**What the task requires:**
Rewrite the stretch of text below, from the line containing "711 - 2582-390" through the line containing "В Индии на скорой", as a numbered list with one line per entry and no blank lines.

**Excerpted records:**
────────────────────────────────────────

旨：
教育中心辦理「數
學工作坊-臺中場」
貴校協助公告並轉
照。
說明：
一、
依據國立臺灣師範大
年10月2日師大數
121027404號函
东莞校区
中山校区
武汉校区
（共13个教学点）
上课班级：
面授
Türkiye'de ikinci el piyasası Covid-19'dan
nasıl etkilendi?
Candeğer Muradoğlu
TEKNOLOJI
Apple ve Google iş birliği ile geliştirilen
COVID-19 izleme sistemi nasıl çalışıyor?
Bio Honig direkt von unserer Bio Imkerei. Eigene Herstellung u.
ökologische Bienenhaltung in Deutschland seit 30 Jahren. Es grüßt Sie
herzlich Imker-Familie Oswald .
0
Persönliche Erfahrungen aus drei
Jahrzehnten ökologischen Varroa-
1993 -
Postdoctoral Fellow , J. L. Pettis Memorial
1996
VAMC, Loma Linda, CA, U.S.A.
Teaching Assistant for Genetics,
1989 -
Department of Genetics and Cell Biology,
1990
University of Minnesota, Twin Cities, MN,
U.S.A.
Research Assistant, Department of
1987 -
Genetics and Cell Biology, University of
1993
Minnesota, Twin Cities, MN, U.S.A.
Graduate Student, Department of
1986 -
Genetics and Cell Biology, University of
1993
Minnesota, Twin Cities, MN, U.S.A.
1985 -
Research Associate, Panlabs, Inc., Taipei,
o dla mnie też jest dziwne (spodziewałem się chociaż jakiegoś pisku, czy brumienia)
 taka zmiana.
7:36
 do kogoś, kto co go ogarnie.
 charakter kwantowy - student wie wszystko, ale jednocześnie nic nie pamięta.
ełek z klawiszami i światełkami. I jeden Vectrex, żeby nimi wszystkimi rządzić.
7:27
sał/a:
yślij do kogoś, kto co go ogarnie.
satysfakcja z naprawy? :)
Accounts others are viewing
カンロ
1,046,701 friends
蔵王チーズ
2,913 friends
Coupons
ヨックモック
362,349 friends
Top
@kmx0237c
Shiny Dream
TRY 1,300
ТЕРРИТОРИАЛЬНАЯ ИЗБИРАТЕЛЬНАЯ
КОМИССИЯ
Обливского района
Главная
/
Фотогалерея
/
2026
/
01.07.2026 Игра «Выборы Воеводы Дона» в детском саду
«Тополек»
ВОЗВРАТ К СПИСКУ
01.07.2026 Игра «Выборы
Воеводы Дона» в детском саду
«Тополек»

────────────────────────────────────────

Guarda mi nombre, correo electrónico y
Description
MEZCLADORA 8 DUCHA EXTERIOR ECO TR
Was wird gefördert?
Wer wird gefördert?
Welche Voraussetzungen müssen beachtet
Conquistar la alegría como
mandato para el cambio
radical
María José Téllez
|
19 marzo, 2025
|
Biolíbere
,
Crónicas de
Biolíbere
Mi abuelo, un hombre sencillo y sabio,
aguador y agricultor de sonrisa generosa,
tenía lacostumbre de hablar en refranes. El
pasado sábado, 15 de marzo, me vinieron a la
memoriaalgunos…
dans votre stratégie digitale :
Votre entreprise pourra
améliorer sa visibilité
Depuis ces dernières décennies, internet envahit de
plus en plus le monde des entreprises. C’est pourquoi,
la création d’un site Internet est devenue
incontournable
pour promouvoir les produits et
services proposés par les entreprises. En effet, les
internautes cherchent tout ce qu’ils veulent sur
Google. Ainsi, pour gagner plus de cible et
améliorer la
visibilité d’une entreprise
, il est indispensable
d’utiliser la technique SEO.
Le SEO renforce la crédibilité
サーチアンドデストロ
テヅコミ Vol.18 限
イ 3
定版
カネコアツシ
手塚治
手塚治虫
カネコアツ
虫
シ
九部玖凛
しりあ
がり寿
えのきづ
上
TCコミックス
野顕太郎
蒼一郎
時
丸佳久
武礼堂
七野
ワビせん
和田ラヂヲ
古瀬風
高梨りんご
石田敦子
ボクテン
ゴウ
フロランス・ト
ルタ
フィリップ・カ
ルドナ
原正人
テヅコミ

────────────────────────────────────────

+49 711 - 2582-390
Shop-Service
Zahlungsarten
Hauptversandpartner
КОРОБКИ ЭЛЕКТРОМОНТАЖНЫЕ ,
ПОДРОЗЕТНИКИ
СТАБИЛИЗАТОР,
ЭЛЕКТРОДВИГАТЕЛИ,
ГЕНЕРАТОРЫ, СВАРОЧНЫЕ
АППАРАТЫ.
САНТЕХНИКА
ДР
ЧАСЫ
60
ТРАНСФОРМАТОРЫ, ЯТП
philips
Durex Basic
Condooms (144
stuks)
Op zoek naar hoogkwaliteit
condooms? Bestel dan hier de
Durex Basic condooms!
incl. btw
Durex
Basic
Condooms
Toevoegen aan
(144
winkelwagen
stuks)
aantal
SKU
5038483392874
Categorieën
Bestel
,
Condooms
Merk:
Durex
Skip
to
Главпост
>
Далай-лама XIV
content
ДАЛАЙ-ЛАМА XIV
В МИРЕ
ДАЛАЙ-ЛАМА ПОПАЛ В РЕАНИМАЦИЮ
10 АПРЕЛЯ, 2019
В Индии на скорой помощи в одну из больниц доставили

────────────────────────────────────────

**Response:**
1. +49 711 - 2582-390
2. Shop-Service
3. Zahlungsarten
4. Hauptversandpartner
5. КОРОБКИ ЭЛЕКТРОМОНТАЖНЫЕ ,
6. ПОДРОЗЕТНИКИ
7. СТАБИЛИЗАТОР,
8. ЭЛЕКТРОДВИГАТЕЛИ,
9. ГЕНЕРАТОРЫ, СВАРОЧНЫЕ
10. АППАРАТЫ.
11. САНТЕХНИКА
12. ДР
13. ЧАСЫ
14. 60
15. ТРАНСФОРМАТОРЫ, ЯТП
16. philips
17. Durex Basic
18. Condooms (144
19. stuks)
20. Op zoek naar hoogkwaliteit
21. condooms? Bestel dan hier de
22. Durex Basic condooms!
23. incl. btw
24. Durex
25. Basic
26. Condooms
27. Toevoegen aan
28. (144
29. winkelwagen
30. stuks)
31. aantal
32. SKU
33. 5038483392874
34. Categorieën
35. Bestel
36. ,
37. Condooms
38. Merk:
39. Durex
40. Skip
41. to
42. Главпост
43. >
44. Далай-лама XIV
45. content
46. ДАЛАЙ-ЛАМА XIV
47. В МИРЕ
48. ДАЛАЙ-ЛАМА ПОПАЛ В РЕАНИМАЦИЮ
49. 10 АПРЕЛЯ, 2019
50. В Индии на скорой помощи в одну из больниц доставили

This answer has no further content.